# Sizzling in New Zealand - KM085



## Girl Next Door Honey (Jan 4, 2016)

Thanks for chatting about my blog, Gary!


----------



## KiwiMana (Oct 23, 2009)

Girl Next Door Honey said:


> Thanks for chatting about my blog, Gary!


No problem Hilary, you have a great blog we need to spread the word!!!

Looking forward to chatting next week, Have a great weekend...Gary


----------



## Michael Palmer (Dec 29, 2006)

Timely post Gary. Thanks. I'm headed to the North Island tomorrow. Spending 2 weeks, part of our time hosted by Frank and Mary Ann.


----------



## KiwiMana (Oct 23, 2009)

Michael Palmer said:


> Timely post Gary. Thanks. I'm headed to the North Island tomorrow. Spending 2 weeks, part of our time hosted by Frank and Mary Ann.


Very cool Michael, you will love our chat with Frank then , download it for the plane trip. You will heaps of time to do things 

If you make it to Auckland, please get in touch would love to catch up.

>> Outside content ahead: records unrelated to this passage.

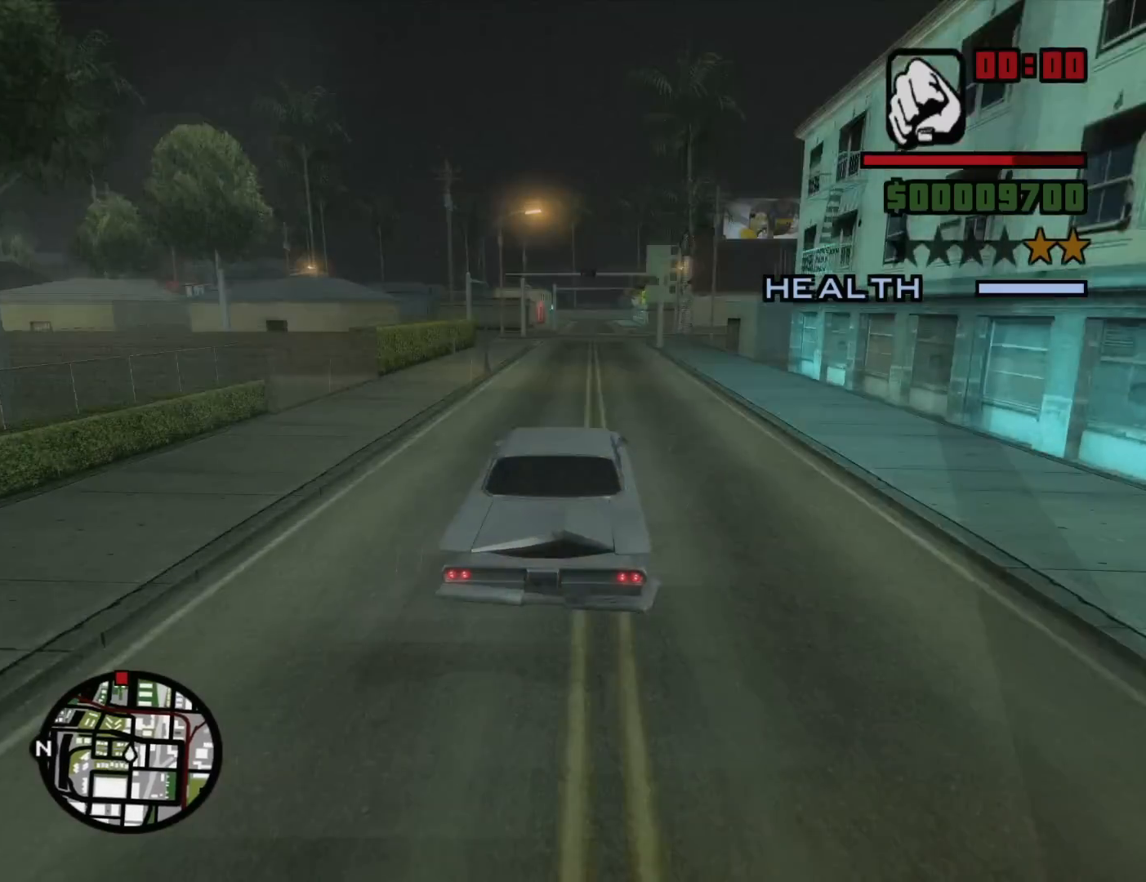
{"keys": ["w"], "mouse": [], "events": []}
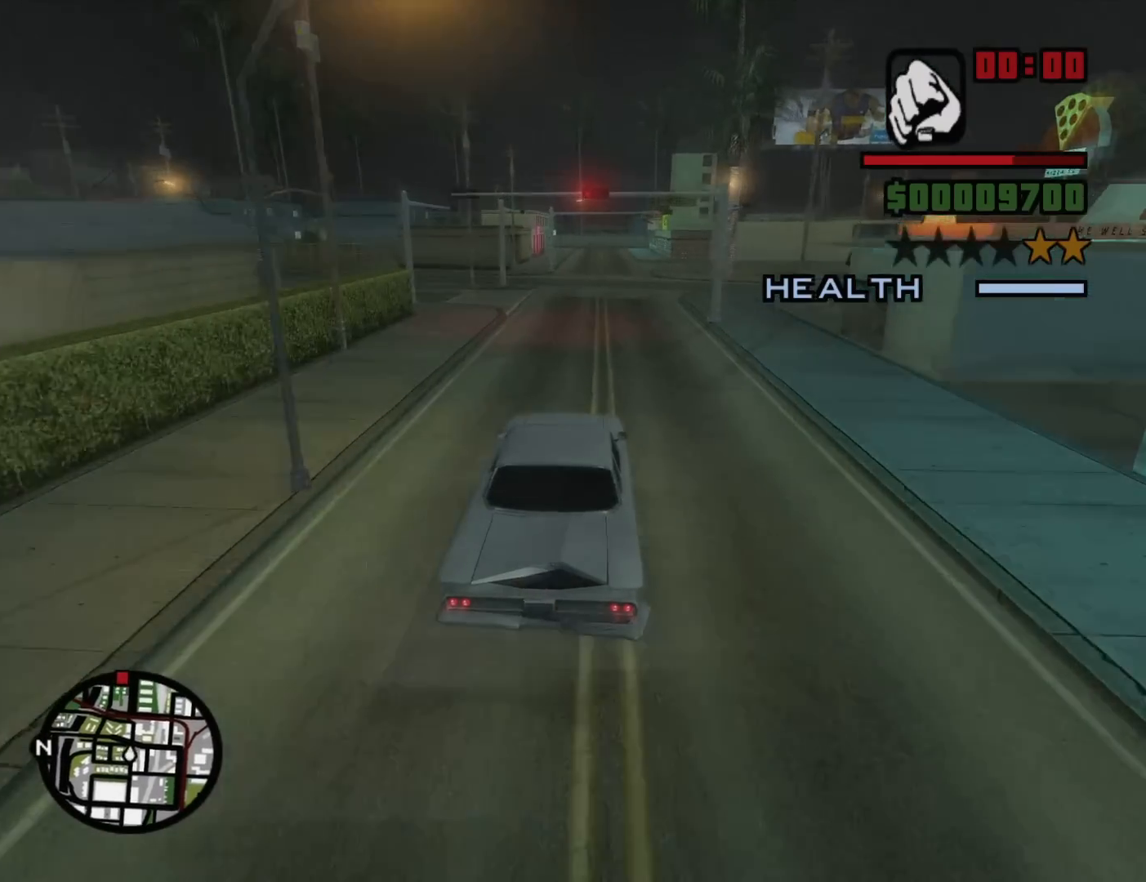
{"keys": ["w"], "mouse": [], "events": []}
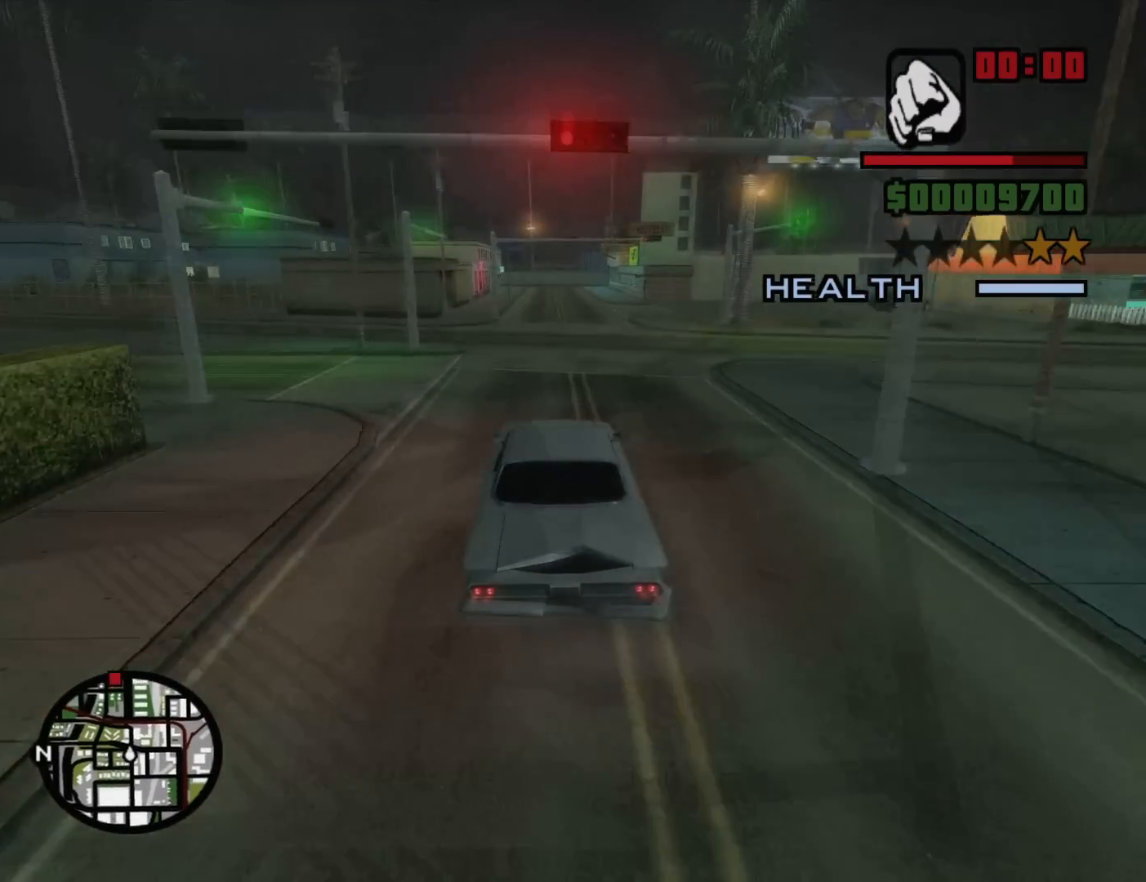
{"keys": ["w"], "mouse": [], "events": [[50, "d", "down"], [183, "d", "up"]]}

Our contact details are HERE

See ya...Gary


----------



## Michael Palmer (Dec 29, 2006)

I will be in Auckland. Staying with Oldtimer for a bit before we fly back to the States. Maybe we can meet up then?


----------



## sqkcrk (Dec 10, 2005)

You are bringing OT back with you? On a Guest Worker Visa? You'd better call me when you get him here. I'll be disappointed in you if you don't. Will you be back before I head south, March 1st?


----------



## Michael Palmer (Dec 29, 2006)

Nope. We is my wife. I won't be back until 3/8


----------



## KiwiMana (Oct 23, 2009)

Michael Palmer said:


> I will be in Auckland. Staying with Oldtimer for a bit before we fly back to the States. Maybe we can meet up then?


Sounds great Michael, maybe we could arrange a dinner with you and oldtimer in Auckland?

Gary


----------